The sampling errors are fully described in Appendix B of " Angola Malaria Indicator Survey 2006-2007 - Final Report" pp.47-52.
A series of data quality tables are available to review the quality of the data and include the following:
- Household age distribution
- Age distribution of eligible and interviewed women
- Births by calendar years
- Reporting of age at death in days
- Reporting of age at death in months
The results of each of these data quality tables are shown in Appendix C of "Angola Malaria Indicator Survey 2006-2007 - Final Report" pp.53-56.
Data and Data Related Resources
MEASURE DHS believes that widespread access to survey data by responsible researchers has enormous advantages for the countries concerned and the international community in general. Therefore, MEASURE DHS policy is to release survey data to researchers after the main survey report is published, generally within 12 months after the end of fieldwork. with few limitations these data have been made available for wide use.
DISTRIBUTION OF DATASETS
MEASURE DHS is authorized to distribute, at no cost, unrestricted survey data files for legitimate academic research, with the condition that we receive a description of any research project that will be using the data.

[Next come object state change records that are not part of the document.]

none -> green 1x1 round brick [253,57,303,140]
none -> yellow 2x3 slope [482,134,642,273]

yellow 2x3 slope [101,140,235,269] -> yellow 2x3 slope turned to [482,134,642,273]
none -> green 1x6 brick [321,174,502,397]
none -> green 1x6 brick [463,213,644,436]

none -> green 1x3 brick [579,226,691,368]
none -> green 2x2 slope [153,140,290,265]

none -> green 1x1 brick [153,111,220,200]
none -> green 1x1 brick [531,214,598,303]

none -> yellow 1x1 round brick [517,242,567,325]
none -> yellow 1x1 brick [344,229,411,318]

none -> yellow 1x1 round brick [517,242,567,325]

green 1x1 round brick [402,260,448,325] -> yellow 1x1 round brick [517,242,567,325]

Registration is required for access to data.
Datasets are available for download to all registered users, free of charge. To download datasets, you must first register online and request the country(ies) and datasets that you are interested in. When submitting a dataset request, users must include a brief description of how the data will be used.

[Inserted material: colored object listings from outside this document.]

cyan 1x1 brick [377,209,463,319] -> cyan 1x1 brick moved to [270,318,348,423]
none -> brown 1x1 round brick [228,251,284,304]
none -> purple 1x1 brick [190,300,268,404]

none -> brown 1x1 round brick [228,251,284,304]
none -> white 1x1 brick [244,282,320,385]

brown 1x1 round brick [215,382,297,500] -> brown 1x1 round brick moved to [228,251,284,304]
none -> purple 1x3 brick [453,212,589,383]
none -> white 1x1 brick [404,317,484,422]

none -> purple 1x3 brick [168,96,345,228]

Datasets are made available with the following conditions:
- Survey data files are distributed by MEASURE DHS for academic research/statistical analysis. Researchers need to provide a description of any research/analysis that will be using the data, before access is granted to the datasets.
- Once downloaded, the datasets must not be passed on to other researchers without the written consent of MEASURE DHS.
- All reports and publications based on the requested data must be sent to the MEASURE DHS Data Archive as a Portable Format Document (pdf) or a hard copy, for us to forward to the country(ies) whose data have been used.
Use of the dataset must be acknowledged using a citation which would include:
- the Identification of the Primary Investigator
- the title of the survey (including acronym and year of implementation)
- the survey reference number
- the source and date of download
Consultoria de Servicos e Pesquisas–COSEP Lda., Consultoria de Gestao e Administracao em Saúde–Consaúde Lda. [Angola], and Macro International Inc. Angola Malaria Indicator Survey 2006-07. Ref. AGO_2006_MIS_v01_M. Dataset downloaded from www.measuredhs.com on [date]
Disclaimer and copyrights
The user of the data acknowledges that the original collector of the data, the authorized distributor of the data, and the relevant funding agency bear no responsibility for use of the data or for interpretations or inferences based upon such uses.